== Task statement ==
Extract each line below that contains the word "sans".
**** Task inputs
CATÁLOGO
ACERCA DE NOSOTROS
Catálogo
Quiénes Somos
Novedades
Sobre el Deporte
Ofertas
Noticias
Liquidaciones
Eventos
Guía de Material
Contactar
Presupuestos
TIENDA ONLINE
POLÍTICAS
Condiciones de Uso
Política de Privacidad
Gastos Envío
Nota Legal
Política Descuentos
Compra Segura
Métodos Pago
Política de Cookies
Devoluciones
********
**** Task inputs
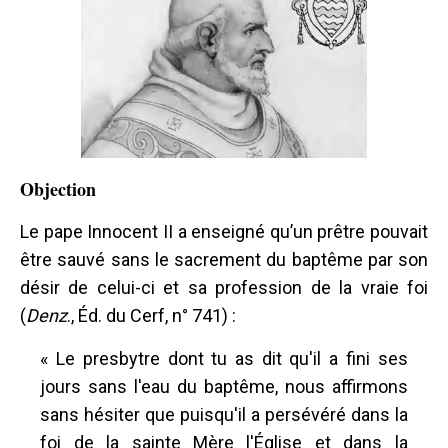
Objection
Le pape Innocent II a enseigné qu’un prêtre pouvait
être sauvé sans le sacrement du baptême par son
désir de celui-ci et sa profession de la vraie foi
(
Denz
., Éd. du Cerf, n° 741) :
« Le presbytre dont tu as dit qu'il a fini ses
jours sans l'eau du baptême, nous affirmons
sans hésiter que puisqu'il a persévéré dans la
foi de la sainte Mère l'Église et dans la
********
**** Task inputs
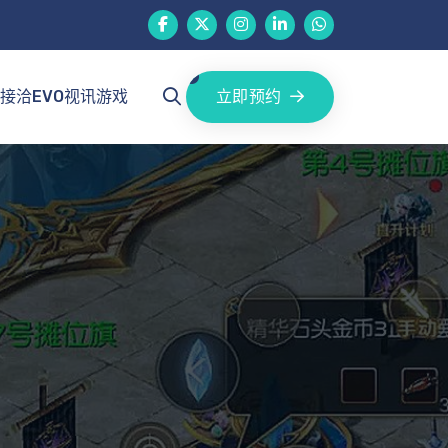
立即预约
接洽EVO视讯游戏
********
== Expected answer ==
être sauvé sans le sacrement du baptême par son
jours sans l'eau du baptême, nous affirmons
sans hésiter que puisqu'il a persévéré dans la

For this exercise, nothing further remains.